• Ziel der Übung:
Schreibe aus dem Forenthread zu setLineWrap() den Abschnitt von „Axo, du meinst“ bis „beefmaster (29. Jan 2007)“ wörtlich ab.

• Zitierter Abschnitt:
####################

# setLineWrap() + echten Zeilenumbruch



## masterbeef (29. Jan 2007)

Folgendes Problem:
Ich habe eine JTextarea mit setLineWrap(true)
Ist es möglich das dabei wenn der Umbruch in der Anzeige stattfindet an den Text auch ein echter \n angehängt wird.
Oder kann ich irgendwie abfragen wann der Linewrap stattfindet?


----------



## thE_29 (29. Jan 2007)

Jo, sicher kannst das dreinhängen


----------



## Guest (29. Jan 2007)

@thE_29
Tja ein wenig konkreter wär mir lieber gewesen   :meld: 

Gibts vielleicht ein Tip wie ich da rangehen könnte?

Problem: setLineWrap() bricht zwar die Anzeige um aber macht keinen Linefeed an den Text.


----------



## thE_29 (29. Jan 2007)

Axo, du meinst das wenn du den Text zurückholst da auch wirklich ein \n drinnen ist!

Mhm... das ist ne gute Frage, ob das geht!

Ich dachte du willst einfach ein \n dranhängen!

Müsstest dir die setLineWrap Methode angucken, wie die das implementiert!


----------



## beefmaster (29. Jan 2007)

tja hab ich schon, da wird nur ein boolean gesetzt.
Hab mir gedacht das man vielleicht einen event abfangen könnte, gefunden hab ich aber nix.


----------

####################

• Bereitgestellte Datensätze:
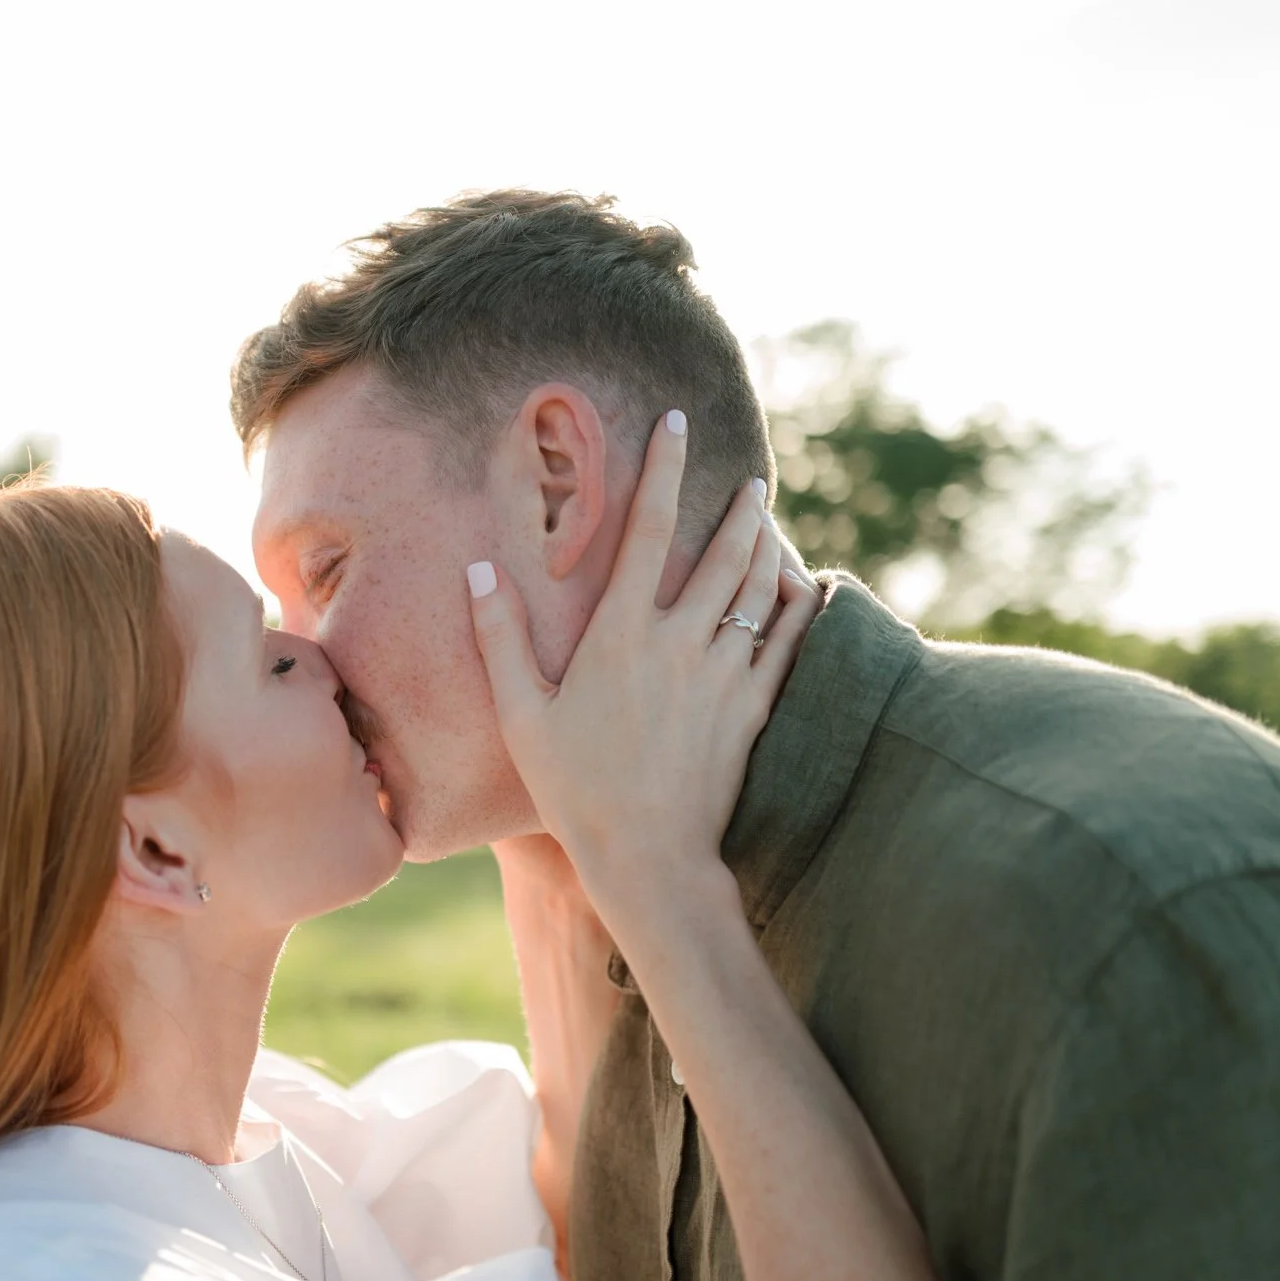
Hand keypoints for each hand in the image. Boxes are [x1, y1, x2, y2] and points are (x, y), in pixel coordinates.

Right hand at [466, 410, 820, 900]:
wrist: (648, 856)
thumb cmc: (573, 788)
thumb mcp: (520, 714)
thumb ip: (498, 638)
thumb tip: (478, 571)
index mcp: (620, 636)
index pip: (648, 530)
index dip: (665, 470)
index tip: (678, 423)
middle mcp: (680, 644)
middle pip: (722, 552)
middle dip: (739, 506)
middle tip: (751, 478)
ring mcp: (725, 675)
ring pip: (760, 590)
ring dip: (766, 547)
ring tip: (767, 521)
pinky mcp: (753, 709)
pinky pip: (788, 640)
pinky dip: (798, 604)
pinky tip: (801, 586)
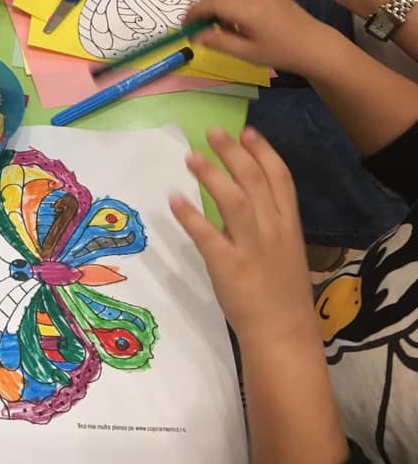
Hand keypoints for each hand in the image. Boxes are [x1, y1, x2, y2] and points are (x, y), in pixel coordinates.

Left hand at [169, 127, 316, 343]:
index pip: (280, 178)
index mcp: (289, 225)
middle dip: (234, 153)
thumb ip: (268, 223)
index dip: (263, 152)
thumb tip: (245, 195)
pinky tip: (174, 200)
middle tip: (212, 132)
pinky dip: (190, 216)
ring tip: (191, 157)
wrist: (283, 332)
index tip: (246, 131)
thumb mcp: (285, 250)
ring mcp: (251, 248)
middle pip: (255, 181)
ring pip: (234, 201)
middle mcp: (273, 230)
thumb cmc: (281, 292)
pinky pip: (207, 235)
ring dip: (212, 176)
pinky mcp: (228, 266)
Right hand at [186, 0, 344, 75]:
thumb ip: (217, 42)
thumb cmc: (278, 52)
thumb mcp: (245, 53)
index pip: (209, 3)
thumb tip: (194, 35)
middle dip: (203, 8)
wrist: (311, 42)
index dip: (193, 14)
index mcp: (246, 8)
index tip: (186, 28)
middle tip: (202, 29)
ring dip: (215, 1)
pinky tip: (235, 13)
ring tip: (221, 23)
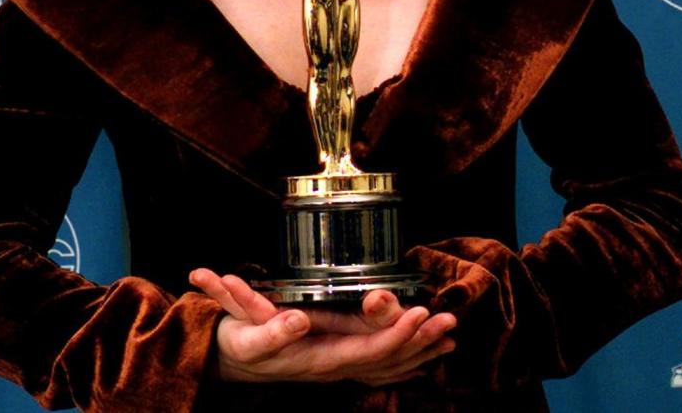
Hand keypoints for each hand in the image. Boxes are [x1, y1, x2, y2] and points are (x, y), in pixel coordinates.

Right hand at [190, 268, 455, 385]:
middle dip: (420, 340)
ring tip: (448, 336)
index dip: (397, 333)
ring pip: (387, 364)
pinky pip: (379, 365)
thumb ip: (273, 330)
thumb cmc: (239, 344)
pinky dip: (404, 358)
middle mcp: (333, 367)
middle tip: (450, 320)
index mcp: (318, 359)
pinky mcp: (335, 360)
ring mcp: (336, 367)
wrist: (231, 360)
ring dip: (419, 350)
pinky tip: (421, 354)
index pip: (368, 350)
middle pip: (387, 360)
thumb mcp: (248, 335)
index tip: (420, 313)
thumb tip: (300, 321)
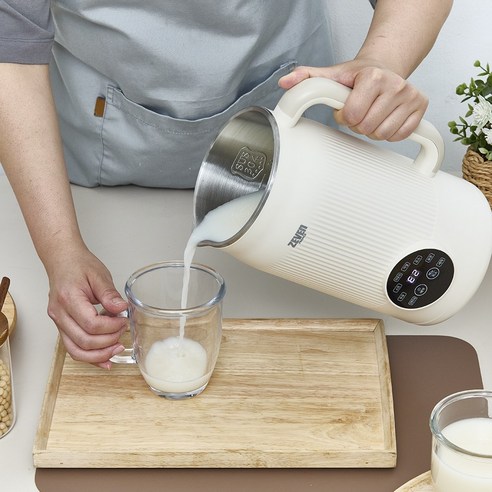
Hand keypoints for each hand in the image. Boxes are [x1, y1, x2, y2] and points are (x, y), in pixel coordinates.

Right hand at [46, 245, 127, 368]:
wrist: (62, 260)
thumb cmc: (79, 265)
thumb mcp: (99, 275)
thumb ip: (110, 294)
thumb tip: (122, 310)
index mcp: (69, 299)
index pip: (91, 324)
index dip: (111, 327)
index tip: (124, 321)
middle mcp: (60, 314)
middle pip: (84, 341)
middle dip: (107, 342)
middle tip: (122, 333)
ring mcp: (58, 322)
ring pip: (76, 350)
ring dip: (98, 355)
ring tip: (117, 349)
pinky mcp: (62, 326)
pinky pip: (73, 347)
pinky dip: (90, 357)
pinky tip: (105, 360)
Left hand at [278, 60, 427, 141]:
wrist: (384, 66)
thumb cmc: (357, 75)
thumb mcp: (331, 75)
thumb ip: (307, 78)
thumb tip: (284, 82)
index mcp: (373, 77)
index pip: (352, 115)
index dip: (345, 116)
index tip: (346, 107)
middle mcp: (396, 85)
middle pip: (367, 127)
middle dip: (358, 124)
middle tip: (359, 111)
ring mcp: (411, 96)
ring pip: (382, 134)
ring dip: (372, 130)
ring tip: (370, 114)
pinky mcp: (421, 107)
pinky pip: (399, 136)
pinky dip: (389, 133)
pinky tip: (384, 118)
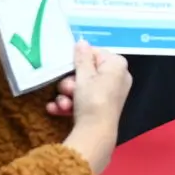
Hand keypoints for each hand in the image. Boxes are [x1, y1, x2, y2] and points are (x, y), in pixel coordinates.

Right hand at [62, 42, 129, 173]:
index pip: (95, 53)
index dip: (79, 60)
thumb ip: (82, 57)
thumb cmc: (93, 99)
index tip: (68, 66)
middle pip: (86, 72)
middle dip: (70, 82)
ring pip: (81, 88)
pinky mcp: (99, 109)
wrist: (94, 132)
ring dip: (66, 95)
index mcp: (117, 66)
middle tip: (67, 88)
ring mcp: (108, 95)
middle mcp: (116, 79)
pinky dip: (69, 105)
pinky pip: (82, 101)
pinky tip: (57, 109)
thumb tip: (82, 42)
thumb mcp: (84, 75)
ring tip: (62, 103)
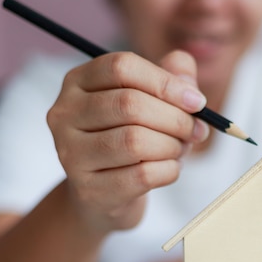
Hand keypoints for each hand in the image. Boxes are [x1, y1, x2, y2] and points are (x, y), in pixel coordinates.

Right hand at [47, 50, 209, 233]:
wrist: (104, 195)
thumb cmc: (130, 138)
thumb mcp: (151, 101)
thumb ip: (170, 76)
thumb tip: (185, 69)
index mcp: (78, 81)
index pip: (122, 67)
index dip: (166, 82)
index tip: (197, 102)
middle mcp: (65, 113)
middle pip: (129, 104)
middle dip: (175, 119)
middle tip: (196, 131)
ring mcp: (71, 153)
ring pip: (134, 141)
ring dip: (172, 146)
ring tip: (180, 149)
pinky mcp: (89, 189)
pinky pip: (141, 175)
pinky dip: (168, 170)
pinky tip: (171, 168)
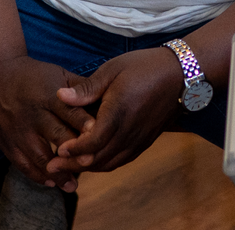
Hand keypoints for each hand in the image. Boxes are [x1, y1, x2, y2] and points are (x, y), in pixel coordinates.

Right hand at [0, 56, 96, 189]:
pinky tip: (50, 182)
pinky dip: (36, 175)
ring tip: (71, 185)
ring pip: (38, 155)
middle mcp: (33, 114)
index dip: (82, 123)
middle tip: (88, 163)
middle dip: (72, 151)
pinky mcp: (6, 142)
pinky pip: (22, 163)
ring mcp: (17, 130)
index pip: (68, 110)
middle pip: (54, 135)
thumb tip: (107, 100)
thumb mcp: (57, 74)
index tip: (97, 134)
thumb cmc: (32, 75)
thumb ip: (80, 89)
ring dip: (56, 172)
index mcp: (48, 95)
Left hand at [49, 47, 186, 176]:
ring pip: (110, 163)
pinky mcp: (145, 141)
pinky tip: (93, 160)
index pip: (92, 142)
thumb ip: (87, 88)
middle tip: (52, 167)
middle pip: (98, 158)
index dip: (74, 149)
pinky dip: (104, 164)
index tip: (58, 149)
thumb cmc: (144, 67)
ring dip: (88, 167)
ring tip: (69, 165)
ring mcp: (139, 139)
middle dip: (74, 164)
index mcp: (119, 112)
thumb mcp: (112, 70)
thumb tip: (59, 96)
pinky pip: (122, 160)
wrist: (181, 74)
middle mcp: (129, 131)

####################

• Antwort zur Übung:
Axo, du meinst das wenn du den Text zurückholst da auch wirklich ein \n drinnen ist!

Mhm... das ist ne gute Frage, ob das geht!

Ich dachte du willst einfach ein \n dranhängen!

Müsstest dir die setLineWrap Methode angucken, wie die das implementiert!


----------



## beefmaster (29. Jan 2007)